## GIVEN DATA
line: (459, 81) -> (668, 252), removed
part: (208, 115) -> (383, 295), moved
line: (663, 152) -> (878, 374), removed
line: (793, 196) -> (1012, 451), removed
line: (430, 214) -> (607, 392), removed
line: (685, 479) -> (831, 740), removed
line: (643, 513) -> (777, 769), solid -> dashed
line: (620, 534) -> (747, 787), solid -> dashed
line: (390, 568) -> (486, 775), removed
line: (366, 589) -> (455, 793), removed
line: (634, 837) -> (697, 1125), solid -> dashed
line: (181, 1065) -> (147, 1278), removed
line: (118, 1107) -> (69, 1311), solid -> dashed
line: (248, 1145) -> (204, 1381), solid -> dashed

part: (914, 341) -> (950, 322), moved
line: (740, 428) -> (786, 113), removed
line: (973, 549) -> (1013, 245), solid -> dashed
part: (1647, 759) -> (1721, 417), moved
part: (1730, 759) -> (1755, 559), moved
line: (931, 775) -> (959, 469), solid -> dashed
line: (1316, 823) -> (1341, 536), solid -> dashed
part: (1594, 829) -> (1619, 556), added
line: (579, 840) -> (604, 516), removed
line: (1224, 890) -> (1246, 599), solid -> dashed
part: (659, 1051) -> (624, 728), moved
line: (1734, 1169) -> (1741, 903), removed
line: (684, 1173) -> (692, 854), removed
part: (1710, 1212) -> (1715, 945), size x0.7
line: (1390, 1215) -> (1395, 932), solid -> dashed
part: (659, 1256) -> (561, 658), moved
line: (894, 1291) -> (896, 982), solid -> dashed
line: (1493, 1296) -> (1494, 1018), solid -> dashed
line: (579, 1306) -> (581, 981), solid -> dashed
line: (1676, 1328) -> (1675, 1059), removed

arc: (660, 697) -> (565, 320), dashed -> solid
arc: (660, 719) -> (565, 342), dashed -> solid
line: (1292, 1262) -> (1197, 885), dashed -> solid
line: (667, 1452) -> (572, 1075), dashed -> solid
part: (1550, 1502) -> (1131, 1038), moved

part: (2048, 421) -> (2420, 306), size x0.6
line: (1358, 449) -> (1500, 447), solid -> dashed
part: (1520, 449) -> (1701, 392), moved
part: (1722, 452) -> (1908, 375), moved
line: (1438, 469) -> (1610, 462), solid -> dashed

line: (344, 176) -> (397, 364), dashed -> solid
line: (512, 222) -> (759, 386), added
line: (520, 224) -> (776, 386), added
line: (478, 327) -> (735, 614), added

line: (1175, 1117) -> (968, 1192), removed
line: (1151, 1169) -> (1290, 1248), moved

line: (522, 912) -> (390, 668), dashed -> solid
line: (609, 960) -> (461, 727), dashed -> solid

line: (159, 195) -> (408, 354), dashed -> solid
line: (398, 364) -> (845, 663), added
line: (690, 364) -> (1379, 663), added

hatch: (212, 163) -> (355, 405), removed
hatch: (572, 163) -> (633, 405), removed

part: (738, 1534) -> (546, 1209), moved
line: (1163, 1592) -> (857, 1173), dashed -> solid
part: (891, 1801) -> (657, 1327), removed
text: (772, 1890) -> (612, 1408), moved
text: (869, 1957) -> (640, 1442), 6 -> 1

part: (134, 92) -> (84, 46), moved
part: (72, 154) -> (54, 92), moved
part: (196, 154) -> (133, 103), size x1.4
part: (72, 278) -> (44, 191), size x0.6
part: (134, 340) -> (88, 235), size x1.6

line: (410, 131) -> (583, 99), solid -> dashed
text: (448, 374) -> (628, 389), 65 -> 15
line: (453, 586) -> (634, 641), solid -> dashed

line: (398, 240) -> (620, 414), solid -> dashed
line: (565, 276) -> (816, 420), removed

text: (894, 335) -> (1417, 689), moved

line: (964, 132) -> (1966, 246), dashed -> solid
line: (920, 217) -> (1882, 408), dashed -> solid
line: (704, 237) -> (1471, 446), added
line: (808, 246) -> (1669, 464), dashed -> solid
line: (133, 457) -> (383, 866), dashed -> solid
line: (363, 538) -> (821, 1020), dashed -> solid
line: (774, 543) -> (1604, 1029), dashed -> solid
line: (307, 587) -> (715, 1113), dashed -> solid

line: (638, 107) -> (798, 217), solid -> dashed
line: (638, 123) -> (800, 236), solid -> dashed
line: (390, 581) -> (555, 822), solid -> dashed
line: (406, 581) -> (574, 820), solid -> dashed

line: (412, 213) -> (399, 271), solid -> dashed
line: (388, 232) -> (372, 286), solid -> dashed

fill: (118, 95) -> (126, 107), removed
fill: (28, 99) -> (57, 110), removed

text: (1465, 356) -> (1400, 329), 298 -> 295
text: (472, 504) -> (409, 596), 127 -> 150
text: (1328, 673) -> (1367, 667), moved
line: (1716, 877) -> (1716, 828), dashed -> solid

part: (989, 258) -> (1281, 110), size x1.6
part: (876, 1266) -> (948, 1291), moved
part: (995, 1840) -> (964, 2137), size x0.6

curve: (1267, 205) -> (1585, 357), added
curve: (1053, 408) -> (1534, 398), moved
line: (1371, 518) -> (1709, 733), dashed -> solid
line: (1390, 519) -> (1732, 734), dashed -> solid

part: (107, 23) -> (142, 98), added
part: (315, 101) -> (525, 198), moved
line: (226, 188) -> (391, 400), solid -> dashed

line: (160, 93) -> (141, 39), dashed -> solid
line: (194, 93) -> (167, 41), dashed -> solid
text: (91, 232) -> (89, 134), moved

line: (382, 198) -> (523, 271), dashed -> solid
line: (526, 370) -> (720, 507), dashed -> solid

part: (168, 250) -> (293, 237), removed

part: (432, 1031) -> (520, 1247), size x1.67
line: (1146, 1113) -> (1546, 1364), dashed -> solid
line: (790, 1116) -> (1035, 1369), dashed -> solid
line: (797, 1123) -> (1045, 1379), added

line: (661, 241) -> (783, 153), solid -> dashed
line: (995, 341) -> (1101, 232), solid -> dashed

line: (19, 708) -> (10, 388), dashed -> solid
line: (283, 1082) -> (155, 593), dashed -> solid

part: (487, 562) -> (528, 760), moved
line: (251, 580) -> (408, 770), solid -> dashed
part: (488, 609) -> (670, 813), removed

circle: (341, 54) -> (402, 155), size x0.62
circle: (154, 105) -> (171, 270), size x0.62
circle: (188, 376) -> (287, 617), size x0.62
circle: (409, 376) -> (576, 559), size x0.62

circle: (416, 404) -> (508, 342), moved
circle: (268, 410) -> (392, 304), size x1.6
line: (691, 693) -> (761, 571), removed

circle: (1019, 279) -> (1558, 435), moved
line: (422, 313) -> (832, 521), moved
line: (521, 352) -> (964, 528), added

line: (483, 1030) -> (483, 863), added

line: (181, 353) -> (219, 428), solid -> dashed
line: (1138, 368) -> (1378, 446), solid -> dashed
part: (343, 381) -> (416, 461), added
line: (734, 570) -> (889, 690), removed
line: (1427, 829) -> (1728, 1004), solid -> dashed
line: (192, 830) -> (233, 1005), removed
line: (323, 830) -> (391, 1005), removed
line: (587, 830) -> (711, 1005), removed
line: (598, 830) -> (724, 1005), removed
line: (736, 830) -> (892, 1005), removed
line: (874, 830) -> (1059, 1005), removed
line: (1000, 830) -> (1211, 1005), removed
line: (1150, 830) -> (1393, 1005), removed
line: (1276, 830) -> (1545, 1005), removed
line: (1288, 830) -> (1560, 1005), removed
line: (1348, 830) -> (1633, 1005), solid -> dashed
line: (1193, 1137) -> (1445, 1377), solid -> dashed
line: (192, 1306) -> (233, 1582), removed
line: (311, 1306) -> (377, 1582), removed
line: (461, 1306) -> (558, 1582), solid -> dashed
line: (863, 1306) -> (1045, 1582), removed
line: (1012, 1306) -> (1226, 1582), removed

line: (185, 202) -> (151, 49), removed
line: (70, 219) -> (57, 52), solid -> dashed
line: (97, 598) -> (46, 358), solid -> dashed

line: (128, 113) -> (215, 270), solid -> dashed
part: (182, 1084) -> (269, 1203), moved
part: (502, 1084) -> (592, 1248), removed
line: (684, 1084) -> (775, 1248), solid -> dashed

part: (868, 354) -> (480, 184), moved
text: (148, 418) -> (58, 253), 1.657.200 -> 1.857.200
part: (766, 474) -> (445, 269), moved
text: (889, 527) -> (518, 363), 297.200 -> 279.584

## WORK TASK
Nothing but the exact lines from the start of the material through the line holding "line: (1676, 1328) -> (1675, 1059), removed", both included, belongs in the answer.

## OUTPUT OF THE TASK
line: (459, 81) -> (668, 252), removed
part: (208, 115) -> (383, 295), moved
line: (663, 152) -> (878, 374), removed
line: (793, 196) -> (1012, 451), removed
line: (430, 214) -> (607, 392), removed
line: (685, 479) -> (831, 740), removed
line: (643, 513) -> (777, 769), solid -> dashed
line: (620, 534) -> (747, 787), solid -> dashed
line: (390, 568) -> (486, 775), removed
line: (366, 589) -> (455, 793), removed
line: (634, 837) -> (697, 1125), solid -> dashed
line: (181, 1065) -> (147, 1278), removed
line: (118, 1107) -> (69, 1311), solid -> dashed
line: (248, 1145) -> (204, 1381), solid -> dashed

part: (914, 341) -> (950, 322), moved
line: (740, 428) -> (786, 113), removed
line: (973, 549) -> (1013, 245), solid -> dashed
part: (1647, 759) -> (1721, 417), moved
part: (1730, 759) -> (1755, 559), moved
line: (931, 775) -> (959, 469), solid -> dashed
line: (1316, 823) -> (1341, 536), solid -> dashed
part: (1594, 829) -> (1619, 556), added
line: (579, 840) -> (604, 516), removed
line: (1224, 890) -> (1246, 599), solid -> dashed
part: (659, 1051) -> (624, 728), moved
line: (1734, 1169) -> (1741, 903), removed
line: (684, 1173) -> (692, 854), removed
part: (1710, 1212) -> (1715, 945), size x0.7
line: (1390, 1215) -> (1395, 932), solid -> dashed
part: (659, 1256) -> (561, 658), moved
line: (894, 1291) -> (896, 982), solid -> dashed
line: (1493, 1296) -> (1494, 1018), solid -> dashed
line: (579, 1306) -> (581, 981), solid -> dashed
line: (1676, 1328) -> (1675, 1059), removed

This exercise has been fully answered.